Sunday, August 14, 2011

When The Readers Just Don’t Get It

We have a novel we’ve been working on for three years now. When Evans drafted it originally it was a love story between two exceptional high school girls and how their getting together played out among their exceptional friends. Each chapter started with a poem. While sometimes gritty, the language these young people used was not guttural and often used vocabulary not common to TV teen dialog. The original draft was also long for the typical young adult novel, coming in at around 120,000 words, twice the length suggested for YA.

The chapter poems didn’t survive Lynn’s review and neither did a lot of details Evans thought of as “back story.” More cutting was done with our multiple reviews and, when we were through, it was a leaner 99,000 words but the central themes and advanced teenage dialog remained.

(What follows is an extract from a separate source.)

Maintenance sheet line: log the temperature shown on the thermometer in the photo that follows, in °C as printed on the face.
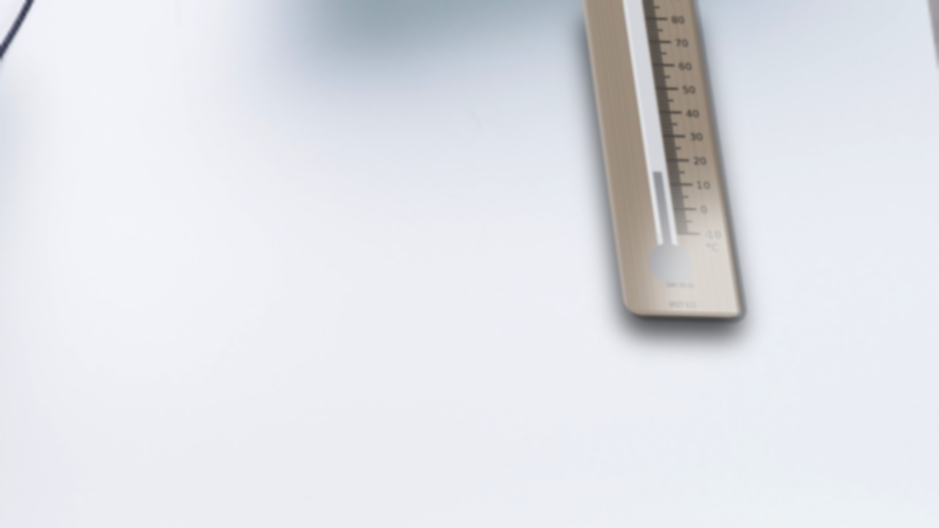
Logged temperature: 15 °C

The problem was that our advance readers didn’t believe it. They thought subject matter, scenes, and language were too advanced for high school kids. The fact that we’d known teenagers every bit as capable and loquacious as our characters couldn’t be transferred to our written world. At least we couldn’t transfer it. There also seemed to be doubt that “children” could understand their own hearts as well as our characters portrayed. There needed to be more doubt and more struggle before our made up story would feel real. We found it strange that our fantasy and science fiction works were viewed more realistically than our novel based on real life.

So we are reworking the novel yet again. Now, instead of being in high school, the central characters are college age. We’re also eviscerating the back stories surrounding the supporting characters.  If it doesn’t support the emotional journey of the two central young women, it’s gone. We’re learning you need to be stubborn if you’re a writer and, if you expect others to read your work, you need to listen to what they’re telling you. We like to poke fun and say that our advance readers “just don’t get it,” but of course they do, which is why they are so important to producing a solid novel.